The album is credited to Newton and Murray, and the inverse alphabetical order suggests Newton had the key role here. Nevertheless Murray plays an equal role in the playing and composition stakes. Murray worked with Newton on three further recordings that I am aware of: a 1995 release of recordings made under Jon Jang’s leadership (Two Flowers on Stem); a jointly led quintet CD released in 1996; and a1998 work with Guadeloupian musicians (Creole)

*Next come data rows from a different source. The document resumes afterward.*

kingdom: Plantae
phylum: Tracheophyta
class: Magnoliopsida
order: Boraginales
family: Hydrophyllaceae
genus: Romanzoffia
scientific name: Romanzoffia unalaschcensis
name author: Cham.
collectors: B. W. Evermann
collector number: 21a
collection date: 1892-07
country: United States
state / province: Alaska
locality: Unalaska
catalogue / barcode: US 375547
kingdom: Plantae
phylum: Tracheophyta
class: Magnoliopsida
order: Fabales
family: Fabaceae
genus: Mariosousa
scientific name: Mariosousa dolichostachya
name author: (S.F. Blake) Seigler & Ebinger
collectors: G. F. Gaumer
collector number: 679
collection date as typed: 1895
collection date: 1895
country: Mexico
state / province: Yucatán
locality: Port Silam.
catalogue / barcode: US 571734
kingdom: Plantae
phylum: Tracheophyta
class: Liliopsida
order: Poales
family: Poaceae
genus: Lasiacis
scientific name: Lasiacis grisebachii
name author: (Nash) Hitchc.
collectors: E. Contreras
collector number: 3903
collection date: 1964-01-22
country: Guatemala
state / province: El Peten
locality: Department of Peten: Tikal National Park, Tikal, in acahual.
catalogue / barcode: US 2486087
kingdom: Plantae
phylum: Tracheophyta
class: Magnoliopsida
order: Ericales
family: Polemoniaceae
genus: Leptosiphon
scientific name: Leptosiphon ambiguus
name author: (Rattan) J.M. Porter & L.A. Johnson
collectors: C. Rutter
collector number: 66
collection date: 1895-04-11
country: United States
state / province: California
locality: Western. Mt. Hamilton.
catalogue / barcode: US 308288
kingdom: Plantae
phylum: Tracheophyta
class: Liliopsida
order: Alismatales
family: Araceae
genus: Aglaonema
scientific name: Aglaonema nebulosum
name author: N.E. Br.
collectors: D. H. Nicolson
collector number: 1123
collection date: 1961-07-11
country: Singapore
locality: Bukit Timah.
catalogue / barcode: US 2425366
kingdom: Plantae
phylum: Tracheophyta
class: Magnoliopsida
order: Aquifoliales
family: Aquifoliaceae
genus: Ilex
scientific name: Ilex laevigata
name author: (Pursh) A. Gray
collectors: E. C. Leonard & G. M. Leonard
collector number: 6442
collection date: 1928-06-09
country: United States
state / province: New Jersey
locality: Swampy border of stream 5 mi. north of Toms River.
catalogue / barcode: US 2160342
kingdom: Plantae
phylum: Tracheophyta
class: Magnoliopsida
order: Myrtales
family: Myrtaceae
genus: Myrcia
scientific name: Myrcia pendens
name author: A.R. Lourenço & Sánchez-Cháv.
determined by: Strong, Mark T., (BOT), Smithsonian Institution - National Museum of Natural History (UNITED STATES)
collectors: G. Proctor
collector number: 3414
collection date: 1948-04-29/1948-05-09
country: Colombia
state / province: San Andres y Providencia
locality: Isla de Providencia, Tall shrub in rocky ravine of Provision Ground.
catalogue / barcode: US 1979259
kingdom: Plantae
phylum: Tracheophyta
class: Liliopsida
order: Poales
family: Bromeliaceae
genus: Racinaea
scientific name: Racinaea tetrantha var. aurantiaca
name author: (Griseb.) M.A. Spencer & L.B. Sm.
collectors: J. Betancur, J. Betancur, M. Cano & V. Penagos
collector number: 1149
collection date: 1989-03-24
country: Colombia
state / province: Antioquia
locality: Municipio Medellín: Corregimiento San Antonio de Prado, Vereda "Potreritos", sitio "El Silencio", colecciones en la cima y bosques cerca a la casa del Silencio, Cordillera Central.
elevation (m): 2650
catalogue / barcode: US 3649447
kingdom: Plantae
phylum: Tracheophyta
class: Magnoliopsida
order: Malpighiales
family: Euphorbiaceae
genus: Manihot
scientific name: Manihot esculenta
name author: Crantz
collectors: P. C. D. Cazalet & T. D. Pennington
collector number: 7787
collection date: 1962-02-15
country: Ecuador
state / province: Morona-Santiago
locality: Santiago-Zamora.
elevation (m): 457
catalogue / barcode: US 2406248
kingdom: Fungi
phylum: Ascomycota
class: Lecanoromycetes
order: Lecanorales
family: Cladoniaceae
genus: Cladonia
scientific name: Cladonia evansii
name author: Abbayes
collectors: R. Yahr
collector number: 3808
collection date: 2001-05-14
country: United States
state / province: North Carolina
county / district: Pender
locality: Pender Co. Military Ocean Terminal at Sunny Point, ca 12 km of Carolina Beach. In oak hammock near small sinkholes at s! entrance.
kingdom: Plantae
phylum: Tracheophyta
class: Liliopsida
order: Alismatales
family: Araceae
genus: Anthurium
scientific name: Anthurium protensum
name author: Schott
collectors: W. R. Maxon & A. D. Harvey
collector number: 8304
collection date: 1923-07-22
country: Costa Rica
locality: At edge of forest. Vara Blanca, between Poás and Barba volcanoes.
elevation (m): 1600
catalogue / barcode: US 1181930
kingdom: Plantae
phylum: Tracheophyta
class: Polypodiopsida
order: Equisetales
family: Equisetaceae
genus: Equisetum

Two note-worthy asides of interest to Murray fans. First, the album credits suggest he plays both alto and tenor on this recording. Although I think I’ll need a couple more listens to spot where he uses the smaller horn, the back cover photo shows both in evidence. Second, although not noted on the cover, Newton’s 'The Dean' is dedicated in the live announcement to Stanley Crouch. It’s certainly possible to draw the conclusion that ‘The Dean’ was a the affectionate name for Crouch who, as a staff member at Pomona College (where Murray studied), became a mentor for many black musicians involved in the local black arts movement.
The associations of this recording with Murray’s past and future resonate particularly strongly in one track. This was also the first time '3D Family' was recorded; although he returned to the theme on three further occasions in 1978, ‘81 and ‘90. The importance of the composition to Murray is apparent in the 1978 release where he makes it the title track and dedicates it to (I think) his father Walter P Murray. When Murray Jnr moved to Paris he took the title as the name for his production company. Murray also recorded Newton’s 'Monk’s Notice' almost exactly a year later on Last of the Hipman.